Spinal L-type calcium channel blockade abolishes opioid-induced sensory hypersensitivity and antinociceptive tolerance.

Recent studies have suggested that prolonged exposure to morphine results in the development of paradoxical, abnormal enhanced pain. It has also been suggested that this enhanced pain state may be interpreted as antinociceptive tolerance. Although the precise mechanisms that drive opioid-induced abnormal pain are not well known, considerable evidence suggests that this state may be supported by enhanced, stimulus-evoked excitatory transmission. We hypothesized that blockade of L-type calcium channels, which are critical for excitatory neurotransmitter release, would alter the development of opioid-induced hyperalgesia and antinociceptive tolerance. Male, Swiss-Webster mice received twice-daily intrathecal injections of morphine (10 microg) alone or in combination with amlodipine (10 microg) for 8 days.
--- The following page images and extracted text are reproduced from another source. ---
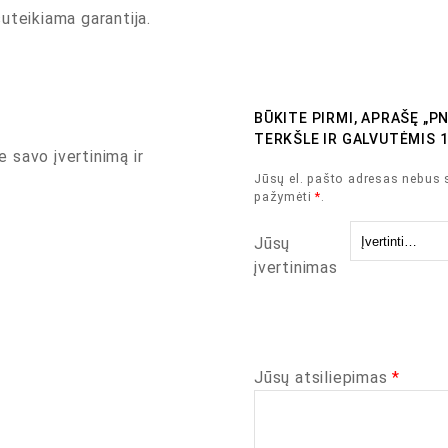
uteikiama garantija.
BŪKITE PIRMI, APRAŠĘ „P
TERKŠLE IR GALVUTĖMIS 1
e savo įvertinimą ir
Jūsų el. pašto adresas nebus 
pažymėti
*
.
Jūsų
įvertinimas
Jūsų atsiliepimas
*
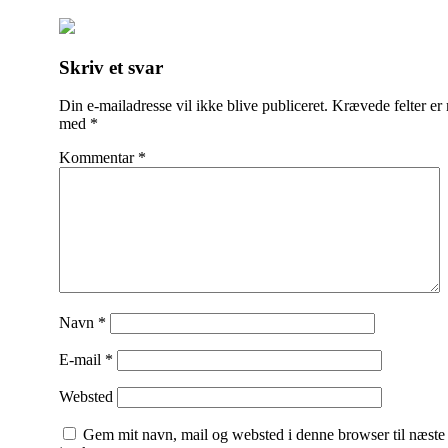
Indlægsnavigation
Skriv et svar
Din e-mailadresse vil ikke blive publiceret.
Krævede felter er
med
*
Kommentar
*
Navn
*
E-mail
*
Websted
Gem mit navn, mail og websted i denne browser til næste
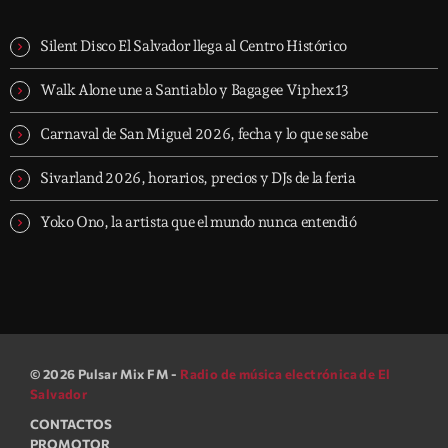
Silent Disco El Salvador llega al Centro Histórico
Walk Alone une a Santiablo y Bagagee Viphex13
Carnaval de San Miguel 2026, fecha y lo que se sabe
Sivarland 2026, horarios, precios y DJs de la feria
Yoko Ono, la artista que el mundo nunca entendió
© 2026 Pulsar Mix FM -
Radio de música electrónica de El
Salvador
CONTACTOS
PROMOTOR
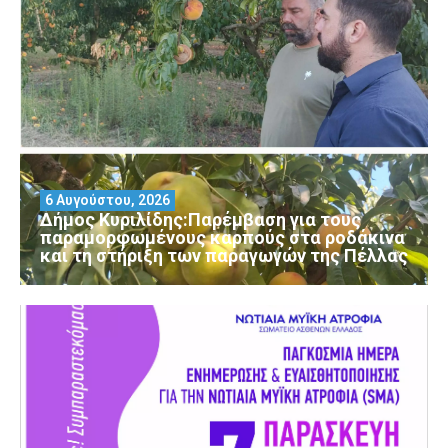
6 Αυγούστου, 2026
Δήμος Κυριλίδης:Παρέμβαση για τους
παραμορφωμένους καρπούς στα ροδάκινα
και τη στήριξη των παραγωγών της Πέλλας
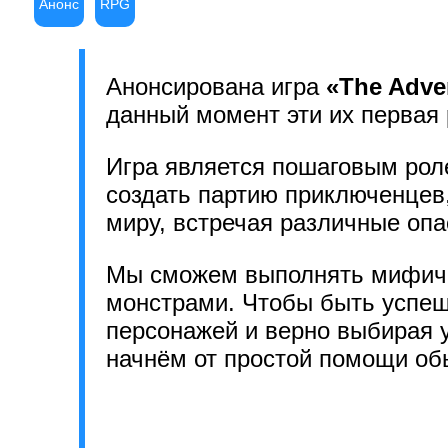
Анонс
RPG
Анонсирована игра
«The Adve
данный момент эти их первая 
Игра является пошаговым рол
создать партию приключенцев
миру, встречая различные опа
Мы сможем выполнять мифичес
монстрами. Чтобы быть успеш
персонажей и верно выбирая 
начнём от простой помощи об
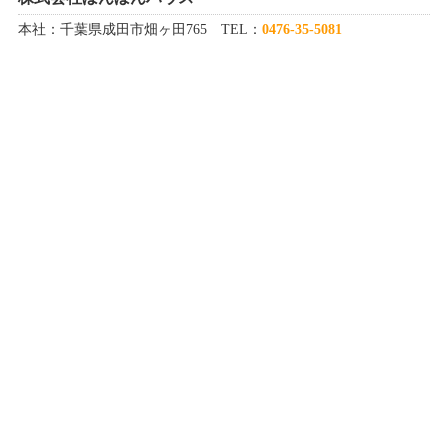
本社：千葉県成田市畑ヶ田765 TEL：
0476-35-5081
Mice receiving repeated morphine injections developed enhanced responses to tactile and thermal stimuli. These hypersensitivities were prevented by the coadministration of the putative selective L-type calcium channel blocker amlodipine. Moreover, mice receiving morphine for 8 days demonstrated a significant rightward shift of the morphine antinociceptive dose-response curve, indicative of antinociceptive tolerance, whereas those that also received amlodipine along with morphine did not demonstrate tolerance. These results suggest that blockade of the L-type calcium channels with amlodipine prevented opioid-induced hyperalgesia and the expression of antinociceptive tolerance to spinal morphine, presumably by reducing stimulus-induced excitatory neurotransmitter release.